Les liens entre la synthèse des ribosomes et la prolifération cellulaire indépendants de p53, ont été étudiés par une équipe qui a examiné l’effet de la déplétion des protéines uL5 et uL18 sur la progression du cycle cellulaire. Dans ces modèles, p53 ne s’accumule pas dans les cellules en réponse aux défauts de synthèse des ribosomes. La déplétion de uL5 et de uL18 conduit dans ce cas à une baisse du taux de traduction ne provoquant pas d’arrêt du cycle mais une progression plus lente vers celui-ci, limitant ainsi la prolifération cellulaire [50].

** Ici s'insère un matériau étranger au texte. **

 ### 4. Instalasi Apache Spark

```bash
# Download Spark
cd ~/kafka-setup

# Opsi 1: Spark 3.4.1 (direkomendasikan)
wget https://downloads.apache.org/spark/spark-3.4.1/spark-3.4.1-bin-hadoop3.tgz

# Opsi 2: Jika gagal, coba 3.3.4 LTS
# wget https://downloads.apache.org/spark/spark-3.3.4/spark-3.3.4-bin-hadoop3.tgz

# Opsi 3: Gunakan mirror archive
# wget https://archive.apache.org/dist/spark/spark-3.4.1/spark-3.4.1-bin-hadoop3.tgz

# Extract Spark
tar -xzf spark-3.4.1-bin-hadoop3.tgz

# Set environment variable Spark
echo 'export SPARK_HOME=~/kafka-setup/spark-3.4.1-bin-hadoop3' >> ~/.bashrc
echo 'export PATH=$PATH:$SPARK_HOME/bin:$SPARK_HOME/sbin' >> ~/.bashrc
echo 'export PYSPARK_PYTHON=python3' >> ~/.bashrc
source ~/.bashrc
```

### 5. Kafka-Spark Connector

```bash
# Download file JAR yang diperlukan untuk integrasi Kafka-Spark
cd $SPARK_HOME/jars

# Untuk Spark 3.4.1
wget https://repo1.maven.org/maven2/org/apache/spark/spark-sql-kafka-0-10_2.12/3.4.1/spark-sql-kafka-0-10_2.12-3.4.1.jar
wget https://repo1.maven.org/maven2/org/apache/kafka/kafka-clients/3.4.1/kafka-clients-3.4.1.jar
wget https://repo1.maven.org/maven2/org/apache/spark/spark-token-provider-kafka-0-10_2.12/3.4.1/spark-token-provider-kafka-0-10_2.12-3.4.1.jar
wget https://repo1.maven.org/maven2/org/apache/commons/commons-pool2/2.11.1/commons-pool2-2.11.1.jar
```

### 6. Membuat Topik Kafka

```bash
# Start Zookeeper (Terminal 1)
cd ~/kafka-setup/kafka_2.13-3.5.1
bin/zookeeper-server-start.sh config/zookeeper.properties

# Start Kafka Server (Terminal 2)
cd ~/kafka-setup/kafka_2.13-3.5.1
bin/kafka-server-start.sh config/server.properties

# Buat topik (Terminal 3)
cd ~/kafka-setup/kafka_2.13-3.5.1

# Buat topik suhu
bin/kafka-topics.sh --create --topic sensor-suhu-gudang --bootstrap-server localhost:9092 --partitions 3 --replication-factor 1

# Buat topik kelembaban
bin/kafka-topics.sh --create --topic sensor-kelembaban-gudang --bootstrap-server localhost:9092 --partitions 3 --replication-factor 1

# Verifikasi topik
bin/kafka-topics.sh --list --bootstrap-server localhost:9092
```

Perspectives sur le développement de nouvelles drogues

Les liens entre la synthèse des ribosomes et la prolifération cellulaire font de la biogenèse des ribosomes une nouvelle cible thérapeutique pour le traitement des cancers. L’inhibition de la synthèse des ribosomes perturbe en effet la prolifération cellulaire à deux niveaux différents : en affectant directement la capacité de la cellule à synthétiser des protéines, et en stabilisant indirectement le suppresseur de tumeur p53 (Figure 3). Une première drogue, le CX-5461, qui inhibe l’activité de l’ARN polymérase I, est en cours d’essais cliniques [51]. Des résultats obtenus dans des modèles murins indiquent que cette drogue pourrait être utilisée en combinaison avec d’autres molécules qui ciblent la traduction afin d’optimiser la réponse [51]. Le CX-5461 semble particulièrement indiqué pour les cancers présentant une dérégulation de l’expression du facteur oncogénique c-Myc [52].

Les récentes avancées sur la compréhension des mécanismes moléculaires impliqués dans la synthèse des ribosomes ainsi que la résolution de nombreuses structures de facteurs d’assemblages apportent les fondements nécessaires au développement de nouvelles drogues anti-cancéreuses [53-56].

Liens d’intérêt

Les auteurs déclarent n’avoir aucun lien d’intérêt concernant les données publiées dans cet article.

 
Footnotes
1 Ensemble de gènes impliqués dans la régulation d’une réponse à l’environnement.
2 L’anémie de Diamond-Blackfan est une érythroblastopénie congénitale qui se présente comme une anémie arégénérative le plus souvent macrocytaire.
3 Le syndrome de Treacher-Collins est une anomalie congénitale du développement crânio-facial, caractérisée par une dysplasie oto-mandibulaire bilatérale et symétrique sans anomalies des extrémités. Il est dû en particulier à des mutations du gène codant des sous-unités des ARN polymérases I et III.